### WHAT YOU ARE ASKED TO DO
Please copy out all the text in the material below, keeping every line exactly as it stands, and leave the pictures out of your answer.

========================

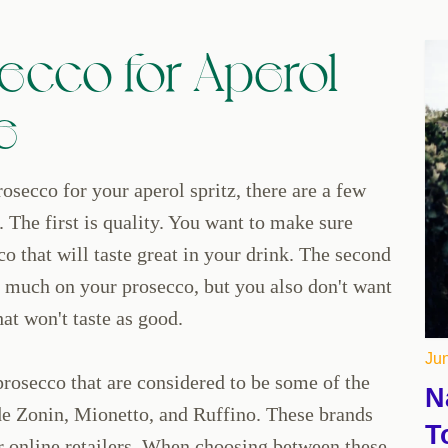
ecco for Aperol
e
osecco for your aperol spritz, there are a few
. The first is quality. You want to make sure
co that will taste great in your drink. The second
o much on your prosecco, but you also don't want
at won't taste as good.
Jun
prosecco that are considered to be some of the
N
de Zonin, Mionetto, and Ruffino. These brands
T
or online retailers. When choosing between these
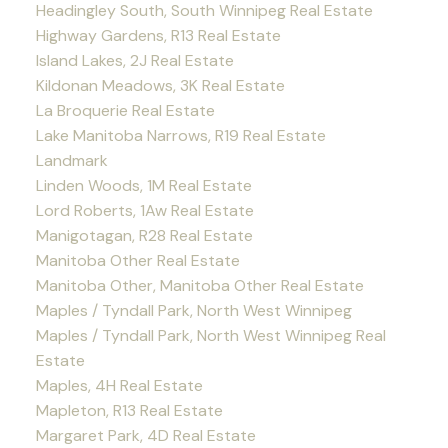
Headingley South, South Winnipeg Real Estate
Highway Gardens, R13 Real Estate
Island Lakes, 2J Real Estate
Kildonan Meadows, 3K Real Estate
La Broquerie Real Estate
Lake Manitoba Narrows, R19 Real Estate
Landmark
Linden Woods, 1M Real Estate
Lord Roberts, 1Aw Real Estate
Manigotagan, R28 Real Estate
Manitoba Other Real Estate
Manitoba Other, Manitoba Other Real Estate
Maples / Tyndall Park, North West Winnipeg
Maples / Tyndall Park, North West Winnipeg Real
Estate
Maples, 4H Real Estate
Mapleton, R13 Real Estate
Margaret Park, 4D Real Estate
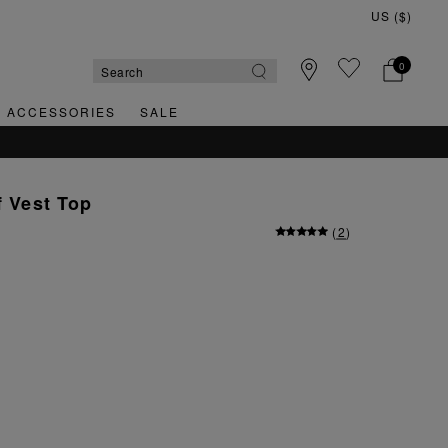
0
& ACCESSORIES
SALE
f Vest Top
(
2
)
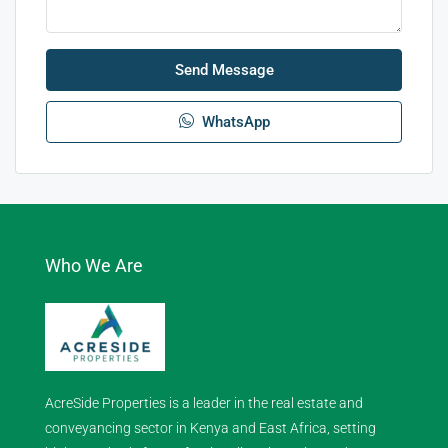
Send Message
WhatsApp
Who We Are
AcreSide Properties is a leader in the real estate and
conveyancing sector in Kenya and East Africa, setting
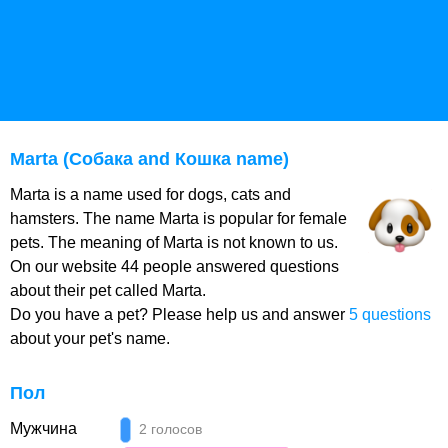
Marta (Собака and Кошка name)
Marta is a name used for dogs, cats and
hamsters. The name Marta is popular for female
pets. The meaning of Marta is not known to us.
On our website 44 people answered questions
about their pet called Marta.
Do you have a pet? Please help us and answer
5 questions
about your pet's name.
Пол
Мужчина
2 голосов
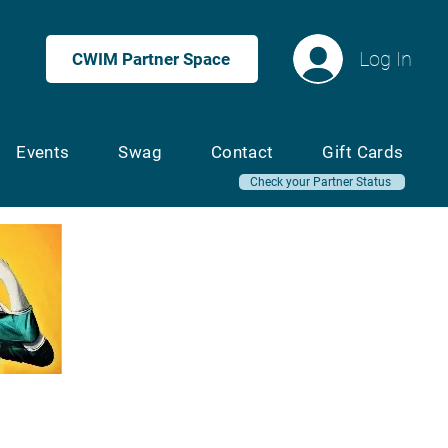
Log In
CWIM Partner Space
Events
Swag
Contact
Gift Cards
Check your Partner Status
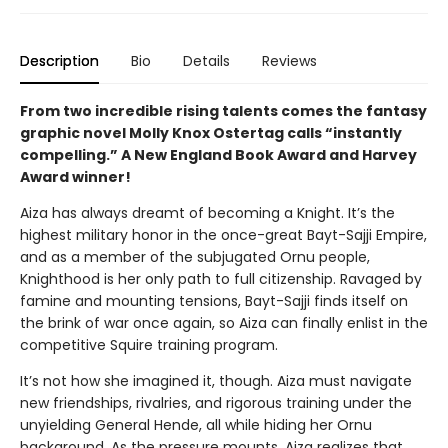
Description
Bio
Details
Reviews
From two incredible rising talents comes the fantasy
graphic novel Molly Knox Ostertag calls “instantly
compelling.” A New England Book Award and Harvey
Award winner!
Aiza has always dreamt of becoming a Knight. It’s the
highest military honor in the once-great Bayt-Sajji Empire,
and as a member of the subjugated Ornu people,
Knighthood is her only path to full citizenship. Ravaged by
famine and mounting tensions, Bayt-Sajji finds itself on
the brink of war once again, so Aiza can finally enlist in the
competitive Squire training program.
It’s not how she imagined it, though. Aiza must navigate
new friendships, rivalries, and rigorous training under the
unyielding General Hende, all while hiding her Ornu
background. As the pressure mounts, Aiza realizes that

========================

### EXERCISE ANSWER
ecco for Aperol
e
osecco for your aperol spritz, there are a few
. The first is quality. You want to make sure
co that will taste great in your drink. The second
o much on your prosecco, but you also don't want
at won't taste as good.
Jun
prosecco that are considered to be some of the
N
de Zonin, Mionetto, and Ruffino. These brands
T
or online retailers. When choosing between these
Headingley South, South Winnipeg Real Estate
Highway Gardens, R13 Real Estate
Island Lakes, 2J Real Estate
Kildonan Meadows, 3K Real Estate
La Broquerie Real Estate
Lake Manitoba Narrows, R19 Real Estate
Landmark
Linden Woods, 1M Real Estate
Lord Roberts, 1Aw Real Estate
Manigotagan, R28 Real Estate
Manitoba Other Real Estate
Manitoba Other, Manitoba Other Real Estate
Maples / Tyndall Park, North West Winnipeg
Maples / Tyndall Park, North West Winnipeg Real
Estate
Maples, 4H Real Estate
Mapleton, R13 Real Estate
Margaret Park, 4D Real Estate
0
& ACCESSORIES
SALE
f Vest Top
(
2
)
Send Message
WhatsApp
Who We Are
AcreSide Properties is a leader in the real estate and
conveyancing sector in Kenya and East Africa, setting
Marta (Собака and Кошка name)
Marta is a name used for dogs, cats and
hamsters. The name Marta is popular for female
pets. The meaning of Marta is not known to us.
On our website 44 people answered questions
about their pet called Marta.
Do you have a pet? Please help us and answer
5 questions
about your pet's name.
Пол
Мужчина
2 голосов
Log In
CWIM Partner Space
Events
Swag
Contact
Gift Cards
Check your Partner Status
Description
Bio
Details
Reviews
From two incredible rising talents comes the fantasy
graphic novel Molly Knox Ostertag calls “instantly
compelling.” A New England Book Award and Harvey
Award winner!
Aiza has always dreamt of becoming a Knight. It’s the
highest military honor in the once-great Bayt-Sajji Empire,
and as a member of the subjugated Ornu people,
Knighthood is her only path to full citizenship. Ravaged by
famine and mounting tensions, Bayt-Sajji finds itself on
the brink of war once again, so Aiza can finally enlist in the
competitive Squire training program.
It’s not how she imagined it, though. Aiza must navigate
new friendships, rivalries, and rigorous training under the
unyielding General Hende, all while hiding her Ornu
background. As the pressure mounts, Aiza realizes that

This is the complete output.